What was I thinking of? How could I have imagined him so poorly? Not notice the hurt that was not linked to the color of his skin, or the blood that beat beneath it. But to some other thing that longed for authenticity, for a right to be in this place, effortlessly without needing to acquire a false face, a laughless grin, a talking posture. I have been careless and stupid and it infuriates me to discover (again) how unreliable I am.
Had she run away, escaped? Or had she been overtaken by smoke, fire, panic, helplessness? […] Immediately Joe fell to his hands and knees, whispering: “Is it you? Just say it. Say anything.” Someone near him was breathing. Turning around he examined the place he had just exited. Every movement and leaf shift seemed to be her. “Give me a sign, then you don’t have to say nothing. Let me see your hand. Just stick it out someplace and I’ll go; I promise. A sign.” He begged, pleaded for her hand until the light grew even smaller. “You my mother?” Yes. No. Both. Either. But not this nothing.

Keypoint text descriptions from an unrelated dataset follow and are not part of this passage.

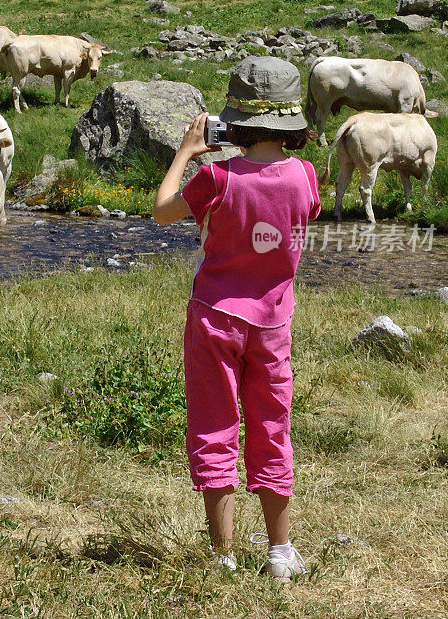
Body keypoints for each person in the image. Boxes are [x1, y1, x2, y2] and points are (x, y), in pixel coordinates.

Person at [153, 57, 321, 580]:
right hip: (272, 324)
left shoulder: (215, 176)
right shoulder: (305, 176)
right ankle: (278, 551)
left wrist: (186, 151)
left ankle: (222, 554)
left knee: (215, 425)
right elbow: (301, 214)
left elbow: (161, 210)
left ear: (236, 122)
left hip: (213, 319)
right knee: (273, 425)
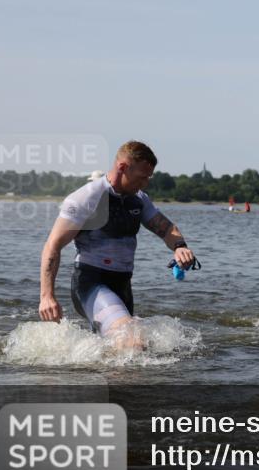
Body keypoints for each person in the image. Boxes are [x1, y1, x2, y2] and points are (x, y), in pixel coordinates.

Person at [38, 141, 197, 349]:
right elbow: (52, 245)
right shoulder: (87, 198)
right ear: (123, 168)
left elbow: (166, 228)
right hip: (90, 282)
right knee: (131, 341)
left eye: (149, 177)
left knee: (129, 348)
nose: (145, 183)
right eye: (142, 177)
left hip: (122, 284)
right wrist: (47, 296)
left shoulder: (139, 200)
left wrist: (180, 246)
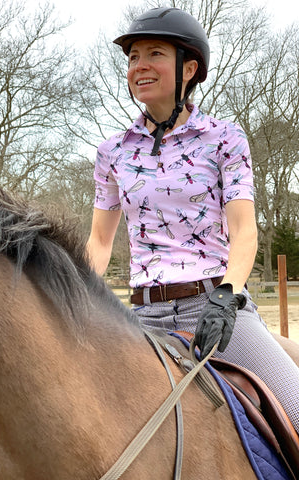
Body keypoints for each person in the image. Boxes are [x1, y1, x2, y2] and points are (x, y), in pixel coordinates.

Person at [86, 7, 299, 434]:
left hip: (215, 307)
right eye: (132, 58)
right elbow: (99, 241)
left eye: (154, 54)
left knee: (296, 408)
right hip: (142, 317)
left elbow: (244, 232)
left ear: (189, 68)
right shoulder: (112, 152)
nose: (139, 66)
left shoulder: (225, 138)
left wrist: (228, 295)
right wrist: (78, 297)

The way she said it. Not like the ‘me’ was some tough somebody, or somebody she had put together for show. But like, like somebody she favored and could count on. A secret somebody you didn’t have to feel sorry for or have to fight for. Somebody who wouldn’t have to steal a ring to get back at white people and then lie and say it was a present from them. I wanted the ring back not just because my mother asks me have I found it yet. It’s beautiful. But although it belongs to me, it’s not mine. I love it, but there’s a trick in it and I have to agree to the trick to say it’s mine. Reminds me of the tricky blonde kid living inside Mrs. Trace’s head. A present taken from white folks, given to me when I was too young to say No thank you.
But I can’t say that aloud; I can’t tell anyone that I have been waiting for this all my life and that being chosen to wait is the reason I can. If I were able I’d say it. Say make me, remake me. You are free to do it and I am free to let you because look, look. Look where your hands are. Now.